As he showed me some of his research in isolating an enzyme that a plant uses to kill an insect, similar to a venus fly trap, in order to obtain the nitrogen that it needs, it struck me that this is another method for understanding nature a little bit better, and that doesn't seem to me a bad thing.
And I couldn't help but recall Michael Pollan's book, "Botany of Desire," and wonder whether this was another way that plants were getting us to do their bidding and spread their genes.
brilliant Dalia's and flowers, thanks for sharing
Love this! It's great to get an intelligent perspective. Thank you Joan!
I ran into a fascinating lecture by Ronald Herring, a member of Cornell's Government Department, whose specialty is South Asian agrarian politics and reform. It's long but clear, and it helped me understand the 2491 fiasco and some of the organizations and personalities behind it promoting anti-science and hysteria in place of reasoned discussion. I doubt that there are many better informed people than Herring on the science and social science of the GMO divide : https://www.youtube.com/watch?v=RxpypapQeDk It looks hopeful that India may not return to the medieval agriculture espoused by that peripatetic and dissembling Delhi faker, Vandana Shiva. Have a great and informative trip.
The only way a rice plant is going to remove heavy metals from the soil is by pulling it up into itself. Do you really want to eat rice from a plant designed to pull poisons out of the ground?
So now you have a plant full of lead, cadmium, mercury, arsenic and lead. Where do you dispose of it?
First, in India and elsewhere people are already growing and eating vegetables in soil with high levels of heavy metals, which means they are continually exposed to the metals, but the soil is never cleaned. It's a major worldwide problem.
As I understand it, plants designed to remediate soil accumulate the metal in non-edible parts of the plant, such as the leaves in rice. These can be burnt to recover the metals or disposed of in other ways.
The alternative is to just leave the soil contaminated, where it continues to be taken up into the food crop and eaten and/or migrates into the ground water.
Joan - Thank you so much for this forum. It rules!
@3:51 PM, try reading and posting a balanced suite of articles on pesticides and herbicides, get yourself a scientific education, and then present a VIABLE alternative.
Talk to you in a million years...
OK 5:53 am. Try this one from yesterday's NY Times.
"The issues surrounding G.M.O.s — genetically modified organisms — have never been simple. They became more complicated last week when the International Agency for Research on Cancer declared that glyphosate, the active ingredient in the widely used herbicide Roundup, probably causes cancer in humans. Two insecticides, malathion and diazinon, were also classified as “probable” carcinogens by the agency, a respected arm of the World Health Organization."
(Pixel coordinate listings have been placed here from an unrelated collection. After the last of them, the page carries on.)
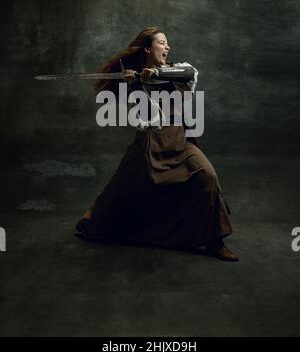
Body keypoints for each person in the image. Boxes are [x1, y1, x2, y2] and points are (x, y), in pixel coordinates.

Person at [75, 27, 238, 261]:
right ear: (148, 48)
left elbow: (190, 73)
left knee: (207, 176)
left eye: (167, 43)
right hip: (151, 143)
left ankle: (215, 242)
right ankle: (95, 223)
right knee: (123, 192)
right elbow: (147, 118)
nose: (167, 47)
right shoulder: (135, 79)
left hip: (181, 140)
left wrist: (157, 74)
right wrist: (136, 85)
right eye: (162, 43)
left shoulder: (176, 70)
@11:05, the IARC Monograph is a joke and has already been widely criticized (by actual credible scientists). For one, they cited the infamous 2012 Seralini "lumpy rat" study. Epic fail.
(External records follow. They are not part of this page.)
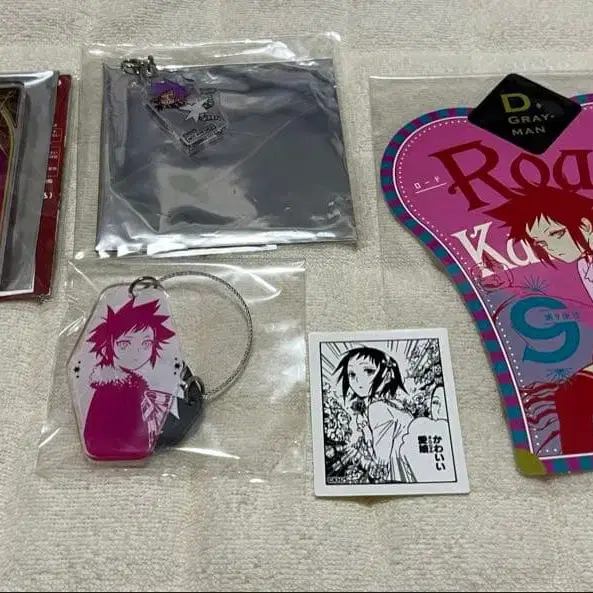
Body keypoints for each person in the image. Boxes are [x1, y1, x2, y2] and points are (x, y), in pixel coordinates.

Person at [83, 297, 176, 461]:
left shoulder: (132, 385)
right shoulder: (113, 388)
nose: (137, 353)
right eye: (125, 344)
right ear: (107, 347)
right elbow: (98, 433)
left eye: (146, 343)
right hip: (117, 449)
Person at [488, 184, 593, 301]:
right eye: (542, 242)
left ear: (585, 225)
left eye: (556, 233)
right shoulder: (584, 265)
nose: (551, 248)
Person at [335, 346, 415, 482]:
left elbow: (381, 460)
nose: (357, 379)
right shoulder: (395, 404)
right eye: (352, 374)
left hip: (399, 477)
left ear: (387, 376)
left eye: (368, 371)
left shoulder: (378, 408)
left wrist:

Try again, this time not using something from a non-informed journalist or a biased activist website.
The International Agency for Research on Cancer is "a joke"?
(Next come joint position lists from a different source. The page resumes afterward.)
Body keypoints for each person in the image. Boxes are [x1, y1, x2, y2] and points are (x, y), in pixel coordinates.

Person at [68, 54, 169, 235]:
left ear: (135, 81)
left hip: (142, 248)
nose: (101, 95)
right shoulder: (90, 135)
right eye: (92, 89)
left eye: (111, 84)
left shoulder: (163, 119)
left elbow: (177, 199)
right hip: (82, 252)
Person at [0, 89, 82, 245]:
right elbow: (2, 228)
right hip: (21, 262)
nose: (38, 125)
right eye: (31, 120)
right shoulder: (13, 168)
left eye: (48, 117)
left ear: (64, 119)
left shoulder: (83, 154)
The New York Times is a biased activist website?
@9:51 PM, I said the Monograph they produced is a joke. The New York Times quoted non-informed journalists. Start improving your reading comprehension & stop skewing other peoples' words.
Try going to other sources on this, like Academic Review, Science 2.0, Genetic Literacy Project, etc.
So those sites will assure me that Roundup does not "probably cause cancer?"
Well @9:19 AM, if you actually "try reading and posting a balanced suite of articles on pesticides and herbicides, get yourself a scientific education" and then review the literature you will know a hell of a lot more now than you are demonstrating.
But I'm not holding my breath that you'll actually do any of those things.